West Coast Editor

Arginox Pharmaceuticals Inc. started patient enrollment in a pivotal Phase III trial of its lead drug candidate, tilarginine acetate, an injected small-molecule inhibitor of nitric oxide, for cardiogenic shock.

The specialty pharmaceutical firm is taking aim at CS - which afflicts as many as 100,000 heart attack victims who reach the hospital alive in the U.S. every year - by interrupting the circulatory shutdown that can lead to death.

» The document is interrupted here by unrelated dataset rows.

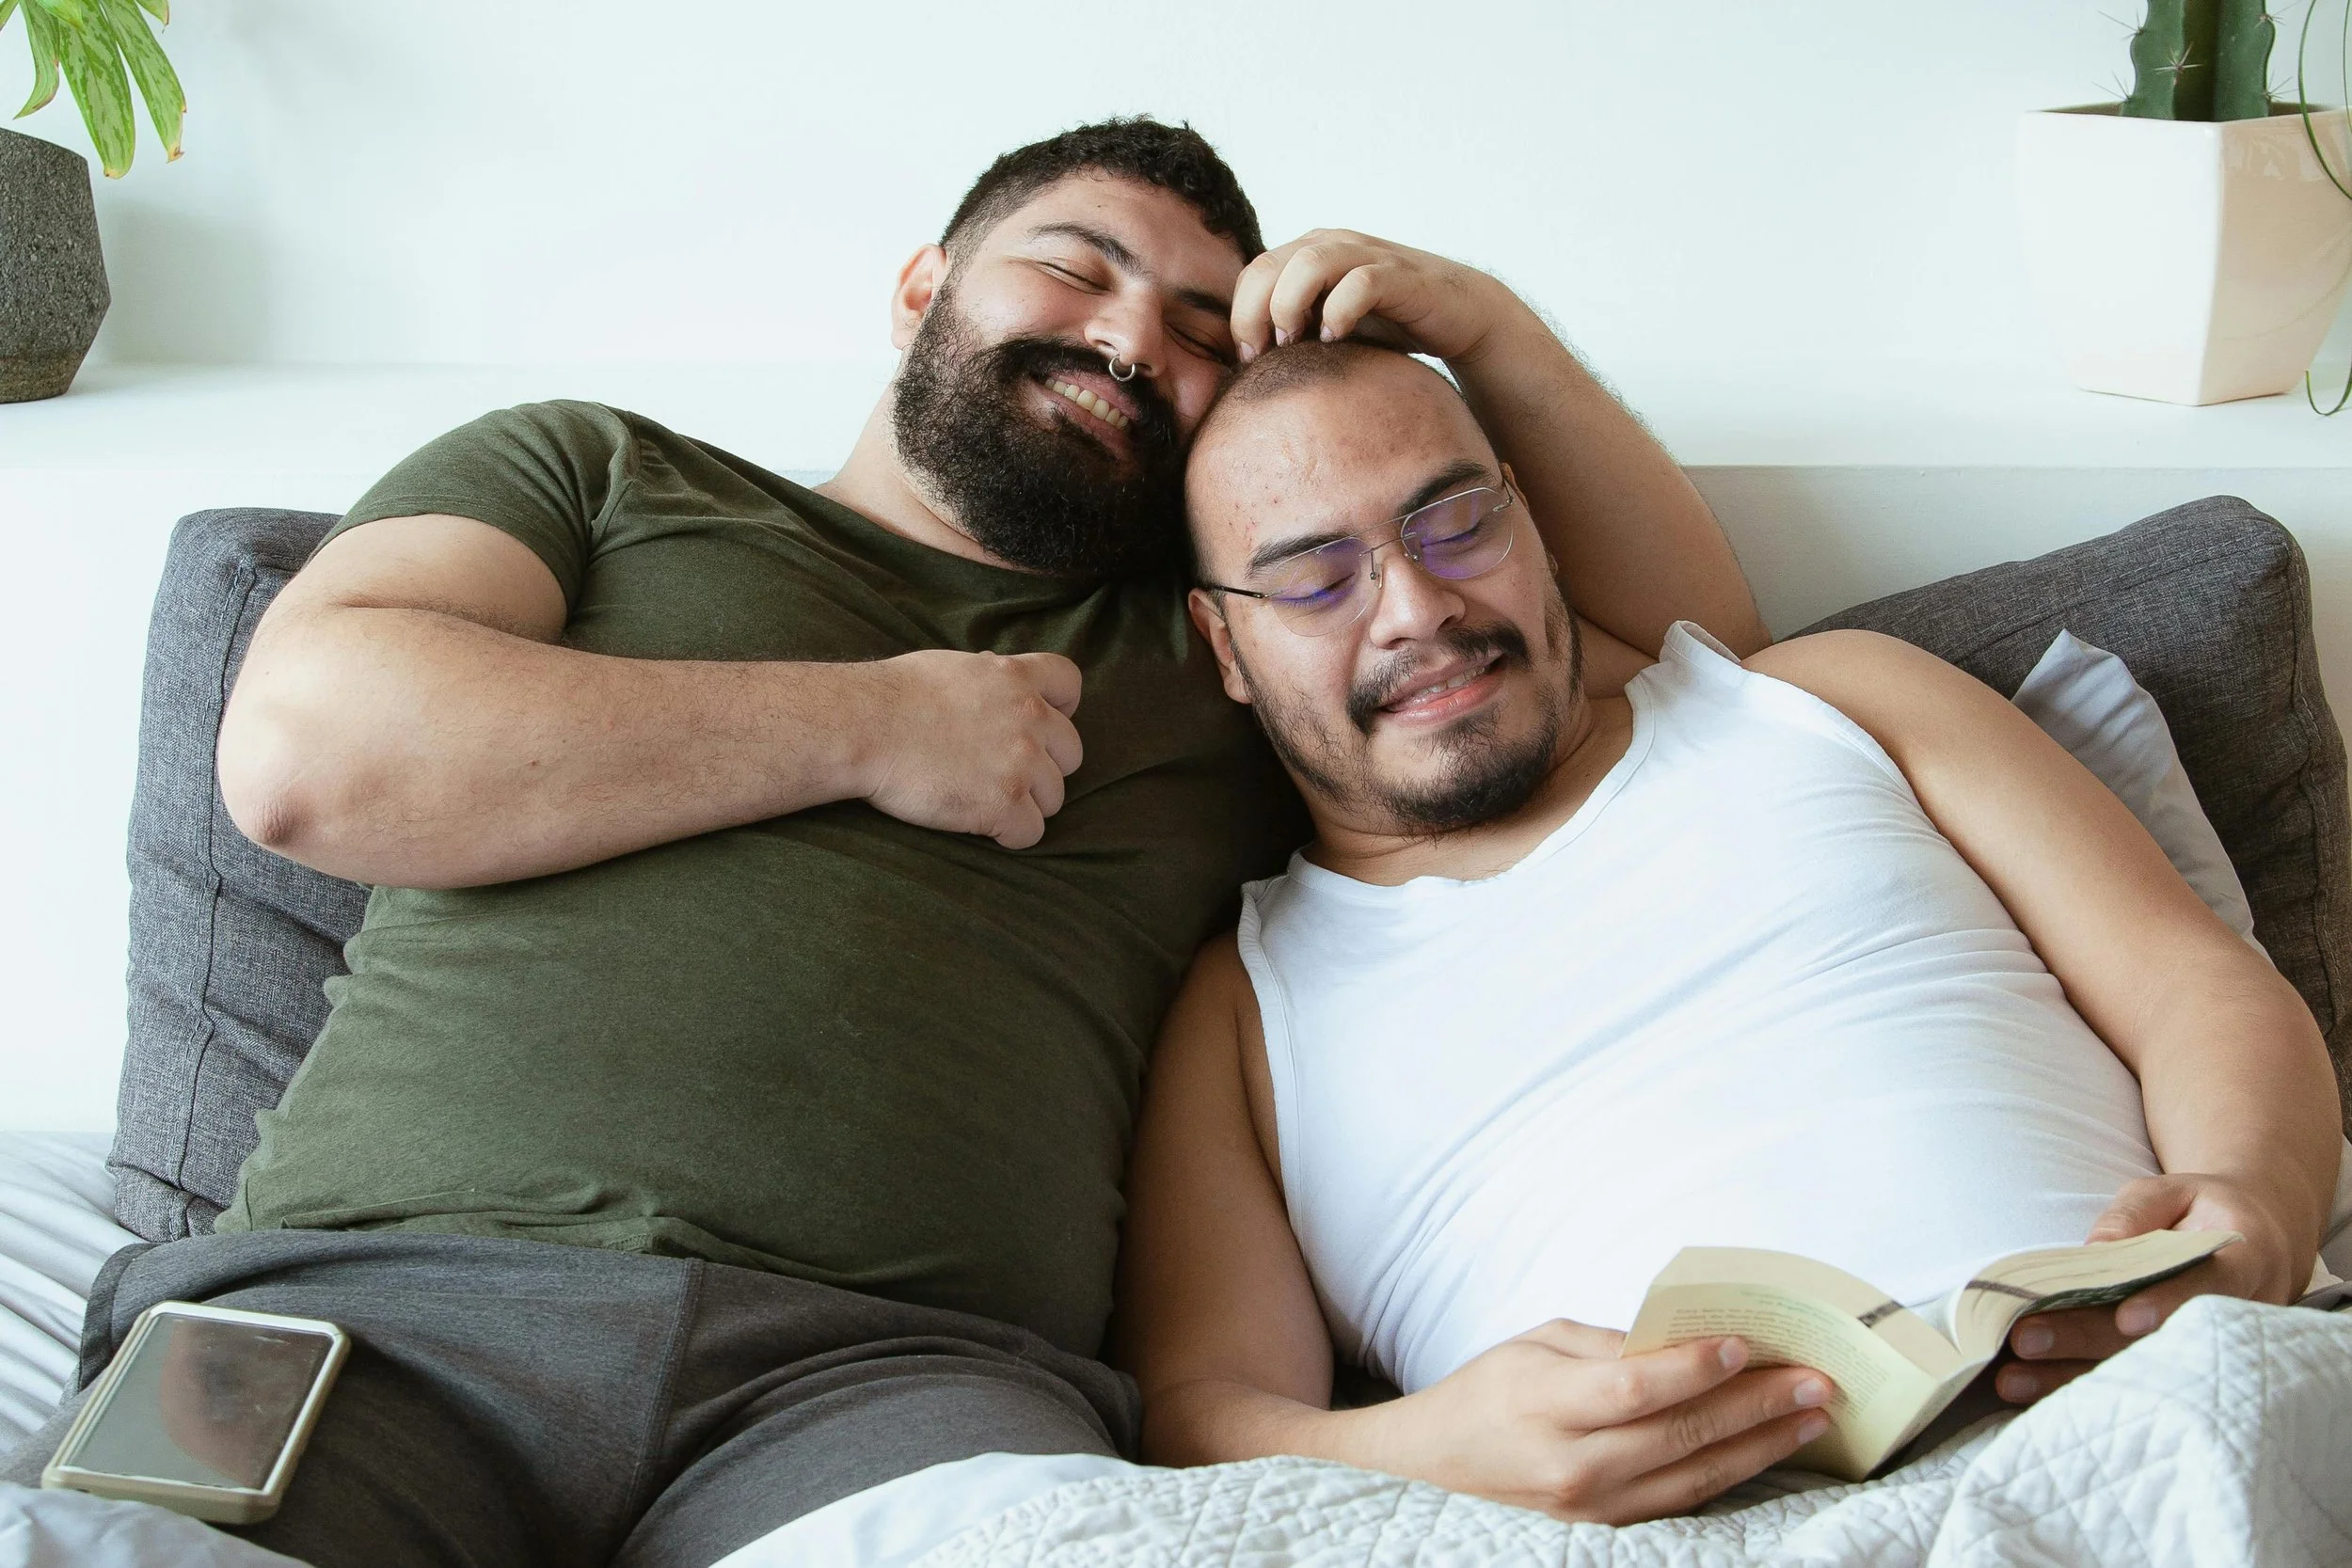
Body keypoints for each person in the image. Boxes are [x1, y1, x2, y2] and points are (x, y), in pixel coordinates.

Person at [0, 122, 1767, 1565]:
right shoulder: (601, 472)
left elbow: (1698, 674)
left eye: (1199, 328)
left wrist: (1491, 333)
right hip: (362, 1309)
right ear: (924, 286)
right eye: (1076, 266)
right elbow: (305, 755)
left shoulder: (1236, 642)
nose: (1130, 339)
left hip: (903, 1382)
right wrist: (876, 725)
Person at [1116, 339, 2345, 1526]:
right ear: (1228, 643)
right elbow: (1202, 1409)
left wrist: (2259, 1204)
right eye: (1314, 579)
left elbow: (2195, 984)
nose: (1417, 610)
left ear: (1530, 520)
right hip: (1682, 1530)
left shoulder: (1831, 699)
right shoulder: (1241, 1010)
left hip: (2159, 1386)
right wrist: (1430, 1450)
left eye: (1458, 523)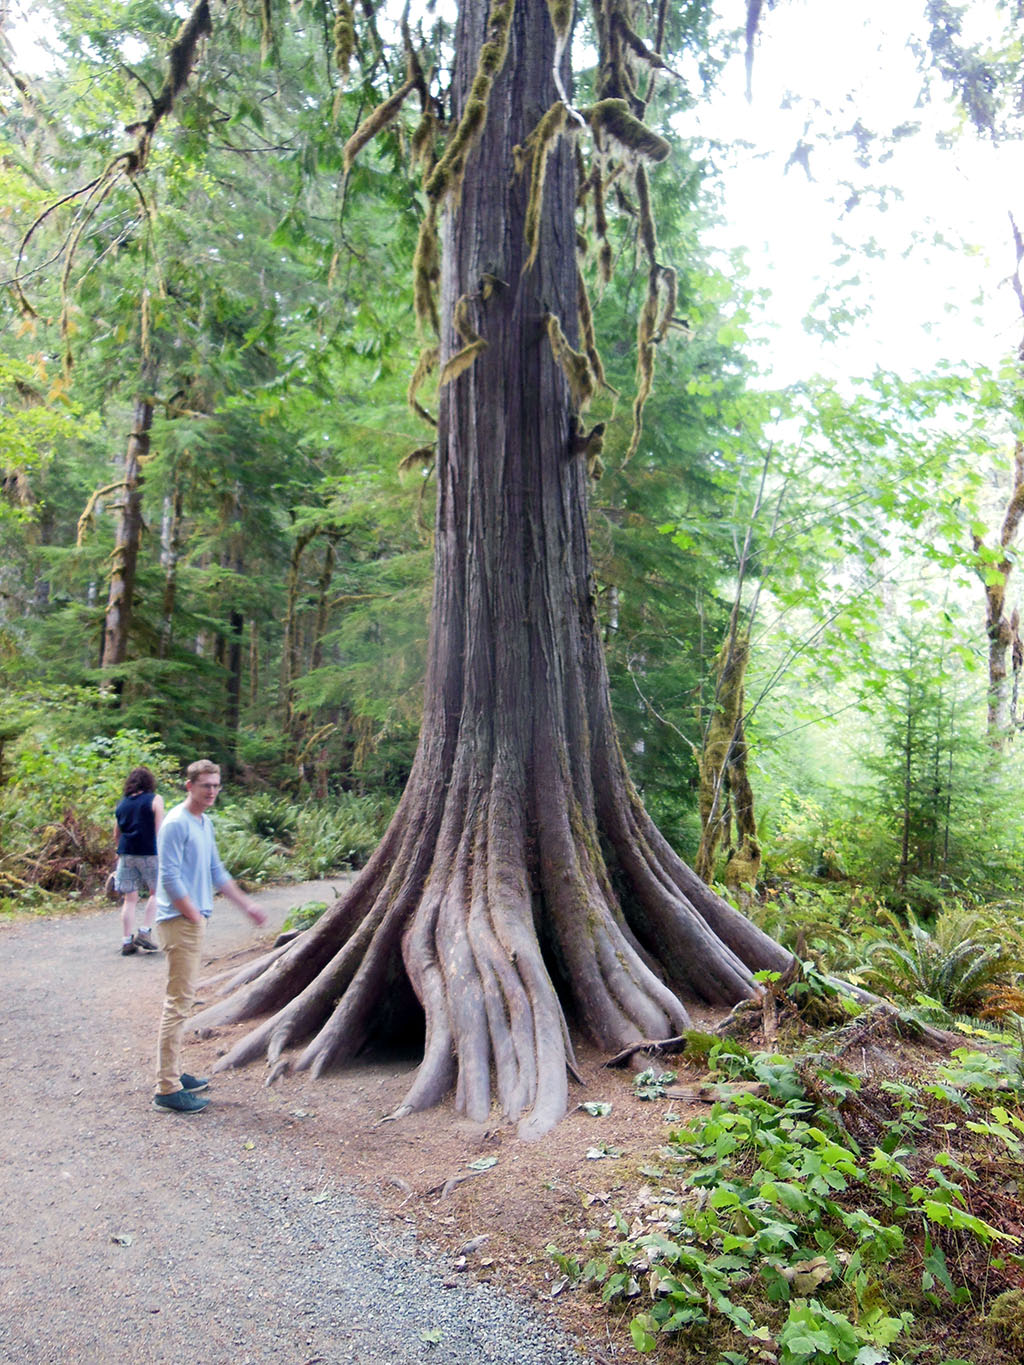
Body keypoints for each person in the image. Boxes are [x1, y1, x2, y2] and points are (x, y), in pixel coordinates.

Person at [152, 759, 267, 1115]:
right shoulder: (175, 823)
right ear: (189, 786)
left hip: (192, 919)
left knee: (184, 1000)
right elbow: (169, 877)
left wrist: (245, 905)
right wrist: (193, 915)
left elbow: (217, 870)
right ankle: (167, 1089)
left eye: (216, 785)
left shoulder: (204, 822)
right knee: (179, 1002)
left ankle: (173, 1073)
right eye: (206, 785)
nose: (212, 791)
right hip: (179, 921)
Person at [113, 766, 165, 956]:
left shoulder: (122, 803)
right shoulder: (155, 799)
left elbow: (116, 833)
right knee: (156, 892)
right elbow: (160, 829)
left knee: (130, 899)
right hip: (150, 852)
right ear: (149, 782)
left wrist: (119, 852)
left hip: (126, 853)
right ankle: (144, 931)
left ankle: (127, 941)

"It doesn't involve a large number of deaths every year, maybe as many as 70,000 or so, but it's the major cause of death in patients who have an acute myocardial infarction and make it to the hospital," said David Hathaway, chief medical officer for Menlo Park, Calif.-based Arginox.

Figures show that if patients with CS can survive the first 30 days, they often are able to live much longer. On the other hand, about half die from CS, despite having an open coronary artery. Patients may get catheter-based intervention such as placement of a stent, or they may go for bypass grafting, but mortality still is about 50 percent.

The randomized, double-blind, placebo-controlled trial called TRIUMPH will enroll 658 patients at more than 120 sites in the U.S., Canada and Europe, with subjects getting either tilarginine acetate as a bolus and as five-hour infusion, or placebo. Enrollment is expected to finish by the end of the third quarter of next year.

TRIUMPH follows a Phase II dose-ranging study of the drug that showed it was well tolerated in the full cohort of patients tested, including those more than 75 years old.

"CS patients are very unstable, and there aren't a huge number of them, so getting access to them was a little complicated, but we managed to do that," Hathaway said. "We did not power the study to look specifically at mortality, but we did see a small trend in improvement at the higher doses of the drug."

TRIUMPH was put together "based on the safety profile [from the Phase II study], which looked good, and pharmacokinetics, which looked very good," he added.

First in its class, tilarginine acetate has orphan drug designation by the FDA for CS.

The "good" and "bad" faces of nitric oxide have made news in health care.

"On the good side, it plays a role in maintaining blood vessel tone," Hathaway noted. "The bad side is in these acute and more chronic inflammatory conditions, [where] the overproduction in the heart and blood vessels can result in deleterious effects."

The FDA last week approved BiDil, Cambridge, Mass.-based NitroMed Inc.'s heart failure treatment for black patients. BiDil enhances nitric oxide instead of inhibiting it, like Arginox's drug. (See BioWorld Today, June 27, 2005.)

Hathaway said tilarginine acetate snared his firm's interest as a result of two small studies in Israel, one involving 11 patients and one enrolling about 30.

"In patients who got tilarginine acetate or a drug closely related to it, there was an unusually high survival," he said. "Two-thirds or more were able to leave the hospital alive and do well. It caught our attention," since CS is a relatively small but important area of medical need.

"If you look at the patients who are being transferred to major centers, it's 25,000 or so, maybe a little larger or smaller, but this represents only about half of the total patients with CS who might merit therapy with the drug," Hathaway said. In cardiac care, he said, "this is one of those mountains that need to be climbed."